The airstrike had been requested by a commander of the Vietnamese 25th Army Division and was provided by the exclusively Vietnamese co-ordinated and controlled 518th Vietnamese Airforce Squadron (VNAF), with
Vietnamese pilots in the cockpits. Unlike in previous years of the war both the ground units and the Airforce Squadron had no U.S. advisors attached to them anymore. 

In June 1972 the "Vietnamization" of the war had been almost completed and most American fighting forces and men had been withdrawn. By March 1973 all US combat forces had left Vietnam and the Vietnamese fought on their own, until defeat in 1975.

Since the war ended in 1975 the Vietnam war myth was created that the air-strike was in fact ordered, co-ordinated or even flown by American commanders and pilots. In 1996 a former U.S. Army captain (John Plummer, now a Methodist minister) even claimed and "confessed" to have taken part in the air-strike, later only  claiming to have ordered the attack. His claim was thoroughly investigated and discredited a year later. He had lacked authority to communicate with the Vietnamese Airforce at the time of the incident.

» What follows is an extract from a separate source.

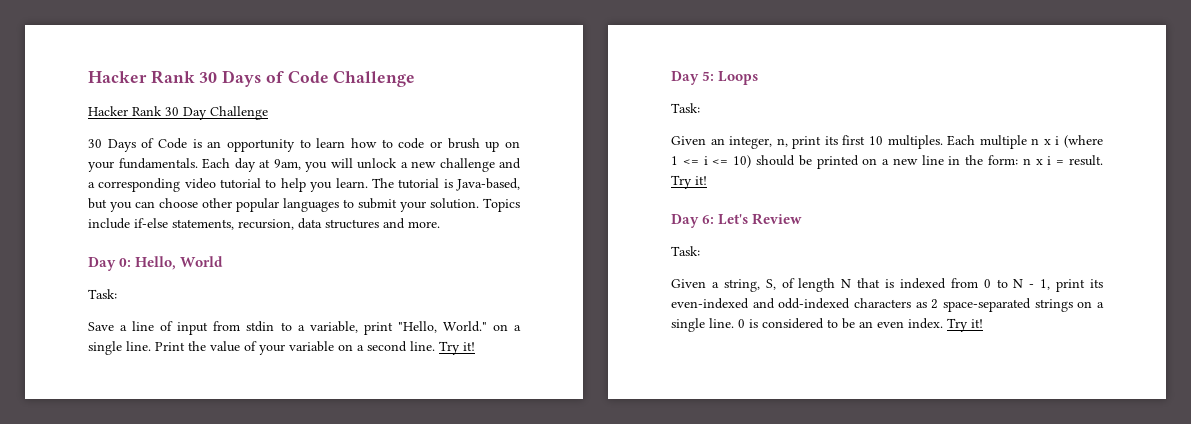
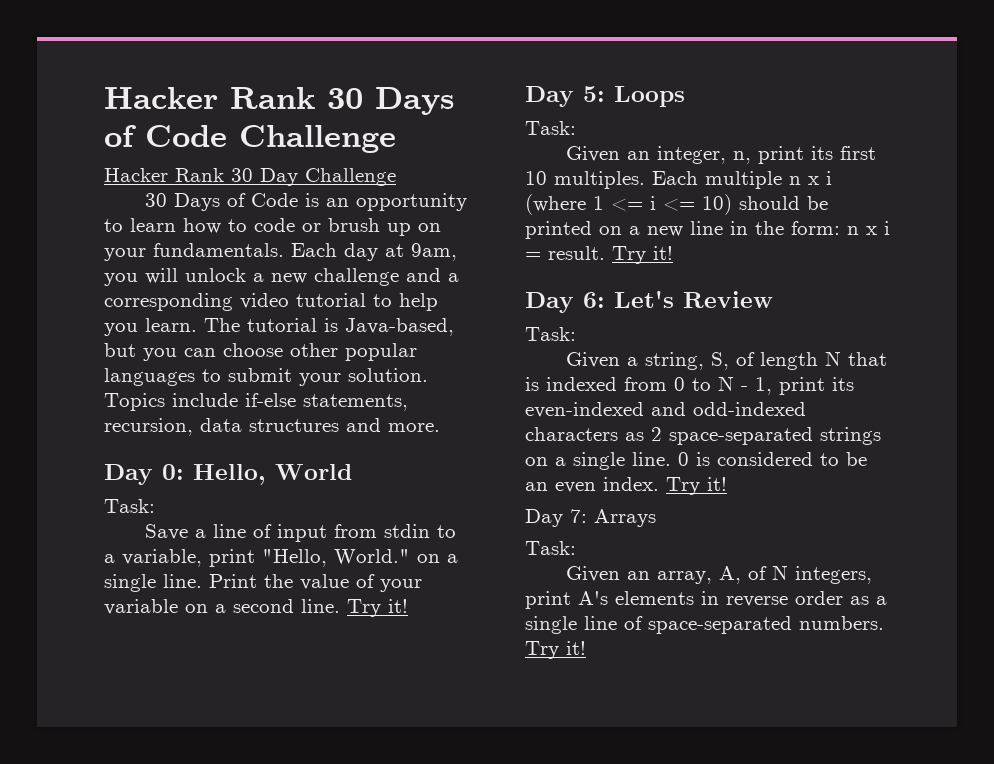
(983, 323) none -> [525,509,656,527] [525,541,576,555] [565,565,872,584] [525,591,887,609] [525,616,884,634] [525,641,586,659] // Day 7: Arrays // Task: // Given an array, A, of N integers, print A's elements in reverse order as a single line of space-separated numbers. Try it!

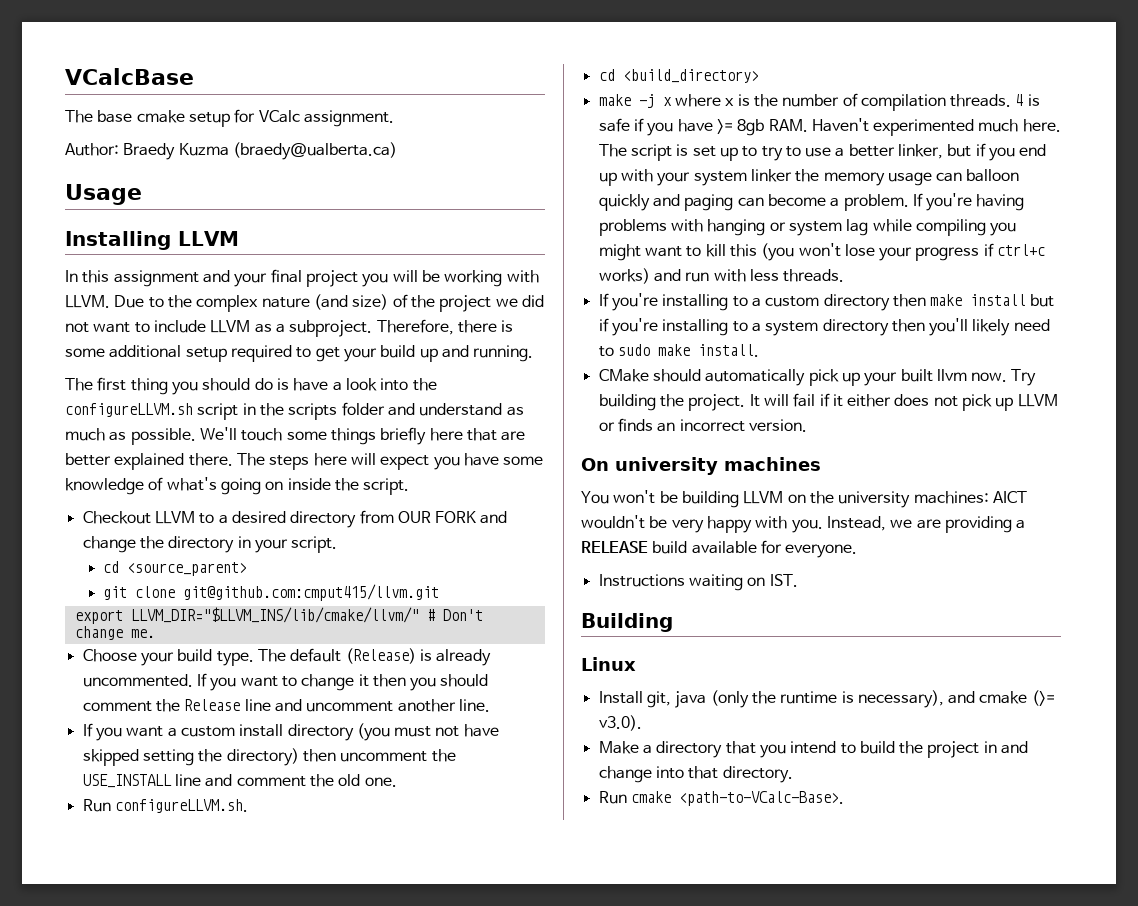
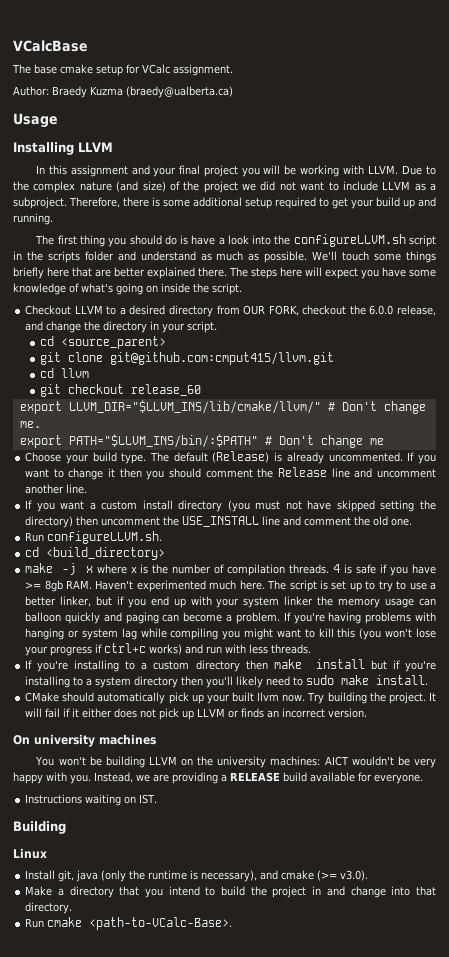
[435,511,477,523] FORK -> [268,305,436,316] FORK, checkout the 6.0.0 release,
(439, 592) none -> [40,368,90,378] [40,384,202,397] // cd llvm // git checkout release_60
(155, 633) none -> [19,434,384,448] // export PATH="$LLVM_INS/bin/:$PATH" # Don't change me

A reader of the International Herald Tribune  in a letter to the editor wrote to end the discussion of the question who dropped the bomb: "it is good for the facts to be set straight. However, the power of the photo has nothing to do with who was responsible. It results from the depiction of the unimaginable pain and suffering that war brings to all who play a role in its ugly chain of events." (Letter by Kevin B. Marvel, Alexander, Virginia, IHT, July 11, 2000).